**Instruction:**
Set every record down again, exactly and completely.

*** Opening Given records ***

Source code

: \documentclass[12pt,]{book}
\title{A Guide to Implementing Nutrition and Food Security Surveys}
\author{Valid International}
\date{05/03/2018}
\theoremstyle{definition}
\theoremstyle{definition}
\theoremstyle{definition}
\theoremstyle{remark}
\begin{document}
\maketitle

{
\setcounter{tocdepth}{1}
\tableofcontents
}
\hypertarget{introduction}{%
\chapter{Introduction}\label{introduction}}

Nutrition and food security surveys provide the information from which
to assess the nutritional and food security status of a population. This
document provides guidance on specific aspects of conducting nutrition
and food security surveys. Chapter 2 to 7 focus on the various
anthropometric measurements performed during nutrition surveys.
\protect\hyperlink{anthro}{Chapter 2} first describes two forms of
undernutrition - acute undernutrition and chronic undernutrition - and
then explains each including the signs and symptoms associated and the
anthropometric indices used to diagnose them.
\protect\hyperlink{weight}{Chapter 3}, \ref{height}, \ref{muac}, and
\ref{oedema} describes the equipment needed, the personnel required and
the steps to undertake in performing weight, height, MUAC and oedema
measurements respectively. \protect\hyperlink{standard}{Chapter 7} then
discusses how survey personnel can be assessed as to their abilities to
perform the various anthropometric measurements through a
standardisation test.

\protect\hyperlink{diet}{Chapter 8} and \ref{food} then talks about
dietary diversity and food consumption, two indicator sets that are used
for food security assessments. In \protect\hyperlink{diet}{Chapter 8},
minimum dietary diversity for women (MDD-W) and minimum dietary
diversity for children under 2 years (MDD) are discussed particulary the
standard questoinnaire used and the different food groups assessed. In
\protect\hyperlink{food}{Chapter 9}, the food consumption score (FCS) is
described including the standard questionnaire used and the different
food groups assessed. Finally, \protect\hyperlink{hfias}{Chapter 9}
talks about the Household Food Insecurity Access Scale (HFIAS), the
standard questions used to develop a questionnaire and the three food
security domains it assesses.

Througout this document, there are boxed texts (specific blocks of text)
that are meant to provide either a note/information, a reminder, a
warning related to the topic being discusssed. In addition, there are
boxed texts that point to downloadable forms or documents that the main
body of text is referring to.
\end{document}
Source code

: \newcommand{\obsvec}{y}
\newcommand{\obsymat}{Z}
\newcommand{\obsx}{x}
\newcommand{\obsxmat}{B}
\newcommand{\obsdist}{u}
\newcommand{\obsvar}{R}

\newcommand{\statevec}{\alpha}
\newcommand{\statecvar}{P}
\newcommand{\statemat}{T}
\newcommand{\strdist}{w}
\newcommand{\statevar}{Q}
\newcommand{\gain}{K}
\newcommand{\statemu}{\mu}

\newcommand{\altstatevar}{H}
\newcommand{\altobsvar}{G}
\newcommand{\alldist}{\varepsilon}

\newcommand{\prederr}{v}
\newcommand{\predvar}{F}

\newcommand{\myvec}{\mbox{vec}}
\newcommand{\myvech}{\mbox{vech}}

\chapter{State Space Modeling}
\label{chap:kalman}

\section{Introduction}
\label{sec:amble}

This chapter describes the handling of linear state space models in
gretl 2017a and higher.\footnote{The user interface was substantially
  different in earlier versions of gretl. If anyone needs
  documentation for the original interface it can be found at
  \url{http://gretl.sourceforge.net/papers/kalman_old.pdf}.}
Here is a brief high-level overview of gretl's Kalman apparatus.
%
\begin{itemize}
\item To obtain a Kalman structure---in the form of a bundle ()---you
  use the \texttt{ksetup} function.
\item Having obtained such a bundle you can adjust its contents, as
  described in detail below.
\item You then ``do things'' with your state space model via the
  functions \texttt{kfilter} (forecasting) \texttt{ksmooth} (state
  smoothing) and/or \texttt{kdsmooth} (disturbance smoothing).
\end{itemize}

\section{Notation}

*** Closing Given records ***

**Task output:**
Source code

: \documentclass[12pt,]{book}
\title{A Guide to Implementing Nutrition and Food Security Surveys}
\author{Valid International}
\date{05/03/2018}
\theoremstyle{definition}
\theoremstyle{definition}
\theoremstyle{definition}
\theoremstyle{remark}
\begin{document}
\maketitle

{
\setcounter{tocdepth}{1}
\tableofcontents
}
\hypertarget{introduction}{%
\chapter{Introduction}\label{introduction}}

Nutrition and food security surveys provide the information from which
to assess the nutritional and food security status of a population. This
document provides guidance on specific aspects of conducting nutrition
and food security surveys. Chapter 2 to 7 focus on the various
anthropometric measurements performed during nutrition surveys.
\protect\hyperlink{anthro}{Chapter 2} first describes two forms of
undernutrition - acute undernutrition and chronic undernutrition - and
then explains each including the signs and symptoms associated and the
anthropometric indices used to diagnose them.
\protect\hyperlink{weight}{Chapter 3}, \ref{height}, \ref{muac}, and
\ref{oedema} describes the equipment needed, the personnel required and
the steps to undertake in performing weight, height, MUAC and oedema
measurements respectively. \protect\hyperlink{standard}{Chapter 7} then
discusses how survey personnel can be assessed as to their abilities to
perform the various anthropometric measurements through a
standardisation test.

\protect\hyperlink{diet}{Chapter 8} and \ref{food} then talks about
dietary diversity and food consumption, two indicator sets that are used
for food security assessments. In \protect\hyperlink{diet}{Chapter 8},
minimum dietary diversity for women (MDD-W) and minimum dietary
diversity for children under 2 years (MDD) are discussed particulary the
standard questoinnaire used and the different food groups assessed. In
\protect\hyperlink{food}{Chapter 9}, the food consumption score (FCS) is
described including the standard questionnaire used and the different
food groups assessed. Finally, \protect\hyperlink{hfias}{Chapter 9}
talks about the Household Food Insecurity Access Scale (HFIAS), the
standard questions used to develop a questionnaire and the three food
security domains it assesses.

Througout this document, there are boxed texts (specific blocks of text)
that are meant to provide either a note/information, a reminder, a
warning related to the topic being discusssed. In addition, there are
boxed texts that point to downloadable forms or documents that the main
body of text is referring to.
\end{document}
Source code

: \newcommand{\obsvec}{y}
\newcommand{\obsymat}{Z}
\newcommand{\obsx}{x}
\newcommand{\obsxmat}{B}
\newcommand{\obsdist}{u}
\newcommand{\obsvar}{R}

\newcommand{\statevec}{\alpha}
\newcommand{\statecvar}{P}
\newcommand{\statemat}{T}
\newcommand{\strdist}{w}
\newcommand{\statevar}{Q}
\newcommand{\gain}{K}
\newcommand{\statemu}{\mu}

\newcommand{\altstatevar}{H}
\newcommand{\altobsvar}{G}
\newcommand{\alldist}{\varepsilon}

\newcommand{\prederr}{v}
\newcommand{\predvar}{F}

\newcommand{\myvec}{\mbox{vec}}
\newcommand{\myvech}{\mbox{vech}}

\chapter{State Space Modeling}
\label{chap:kalman}

\section{Introduction}
\label{sec:amble}

This chapter describes the handling of linear state space models in
gretl 2017a and higher.\footnote{The user interface was substantially
  different in earlier versions of gretl. If anyone needs
  documentation for the original interface it can be found at
  \url{http://gretl.sourceforge.net/papers/kalman_old.pdf}.}
Here is a brief high-level overview of gretl's Kalman apparatus.
%
\begin{itemize}
\item To obtain a Kalman structure---in the form of a bundle ()---you
  use the \texttt{ksetup} function.
\item Having obtained such a bundle you can adjust its contents, as
  described in detail below.
\item You then ``do things'' with your state space model via the
  functions \texttt{kfilter} (forecasting) \texttt{ksmooth} (state
  smoothing) and/or \texttt{kdsmooth} (disturbance smoothing).
\end{itemize}

\section{Notation}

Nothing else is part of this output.